* EXERCISE OBJECTIVE *
Answer these questions using the passage on Einstein and zero-based thinking.
1. On what date, and at which institution, did Albert Einstein lay out his General Theory of Relativity?
2. What anomaly did the young physicist use to test his theorem?
3. What company is Bryan Johnson named as the founder of, and where is he CEO?

* PASSAGE PROVIDED *
Somehow, in some miraculous way, the young physicist finishes the theorem in time. But he needs to prove it. He tests it on a two hundred year-old anomaly: Newton’s failed attempt to explain the orbit of Mercury. The output of his calculations mirror exactly what astronomers have observed: Mercury’s orbit around the Sun deviates slightly each time it circumvents.

His heart is racing, he struggles to breathe. He walks over to his armchair, falls back, quickly crushes tobacco into his pipe, lights it and takes the joyous first puff. Ironically, it is with smoke that he can finally take a deep breath. He has solved it; one of the most important scientific discoveries of all time. Against all the odds too, with his baby momma on his back, a murderous boss and a genius contemporary. This young physicist can finally breathe.

On the 25th of November 1915, Albert Einstein laid out his General Theory of Relativity at his climactic fourth lecture at the Prussian Academy of Sciences in Berlin.

This period would come to be seen as one of the most important and intense periods in scientific history. Not just because it was a race to the finish. Not just because the world was seemingly ending around him. But because this young physicist had set in motion a general theory that would challenge the very structure of our physical nature for decades to come.

This memo is not actually about Einstein though. It is about something he possessed. An ability to think, not from first-principles, but from zero.

 

Part 2: First

 

In Silicon Valley there is an obsession with first-principles thinking. I’m obsessed with it too, for good reason. It is the fastest way to make accurate decisions without having all the data. It is a logical way to approach problems. But logic means the first-principles approach is inherently relative. It is based on how humans think things work, with the aim of eliminating “impossible” outcomes.

This is done so problem solvers can narrow down hypotheses in order to focus the attention on smaller actionable chunks. Not only does this break down problems into simpler sections, it also enables targeted delegation and the ability to deploy multiple people on larger problems.

I love the example of Musk’s SpaceX. He basically said fuck all the noise (I’m probably paraphrasing) and re-engineered a rocket from the ground up (pardon the pun). He did so to prove (1) he’s a maverick and (2) we can build rockets at a fraction of the cost. He used a first-principles approach - he looked at each component part and stripped all the stuff that wasn’t necessary. He redesigned the rocket. Then he looked at the commodity prices of the remaining component parts. Voila - peanuts.

Watch Musk explain first-principles below (in only 3 mins):

But while first-principles have helped us get exceptionally far, this thinking may be limiting going forward.

 

Part 3: Zero

 

Bryan Johnson is the founder of Braintree Venmo, CEO of Kernel and a VC to boot (don’t forget, everyone’s a VC these days). He wrote a brilliant piece on Zeroth-Principles Thinking that shows why we need an approach from zero.

He whittles this piece down into a few minutes with Lex. Watch below if you want an introductory insight into his thinking (c. 8 mins):

One sentence from the entire 2.5-hour interview resonates with me, which is reflective of the zero-based approach that Einstein took:

“Imagination is everything we could potentially know in the future, while knowledge is just what we know today.”

Einstein would famously use thought experiments, what us mere mortals would deem daydreams. He could reduce abstract concepts to everyday scenarios that would simplify the core concepts of complex physics into testable theses. All in his head.

* DATASET RECORDS *
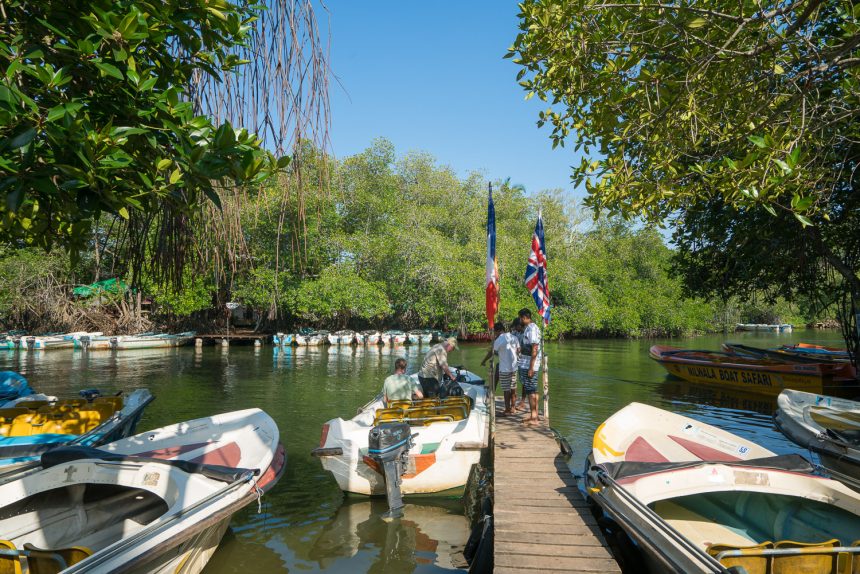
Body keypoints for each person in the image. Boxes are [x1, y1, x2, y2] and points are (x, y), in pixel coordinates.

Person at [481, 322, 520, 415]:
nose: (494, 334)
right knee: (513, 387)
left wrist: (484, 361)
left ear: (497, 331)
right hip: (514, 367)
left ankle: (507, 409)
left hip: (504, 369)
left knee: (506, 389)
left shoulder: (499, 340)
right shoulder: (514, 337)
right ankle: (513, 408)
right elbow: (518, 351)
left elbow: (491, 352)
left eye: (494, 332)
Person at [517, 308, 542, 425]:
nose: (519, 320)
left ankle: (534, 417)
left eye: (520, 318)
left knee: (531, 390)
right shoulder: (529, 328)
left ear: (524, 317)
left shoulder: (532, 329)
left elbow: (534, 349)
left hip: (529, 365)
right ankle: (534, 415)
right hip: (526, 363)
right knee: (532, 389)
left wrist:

* ANSWER SPACE *
1. On the 25th of November 1915, at the Prussian Academy of Sciences in Berlin.
2. Newton's failed attempt to explain the orbit of Mercury.
3. He is the founder of Braintree Venmo and CEO of Kernel.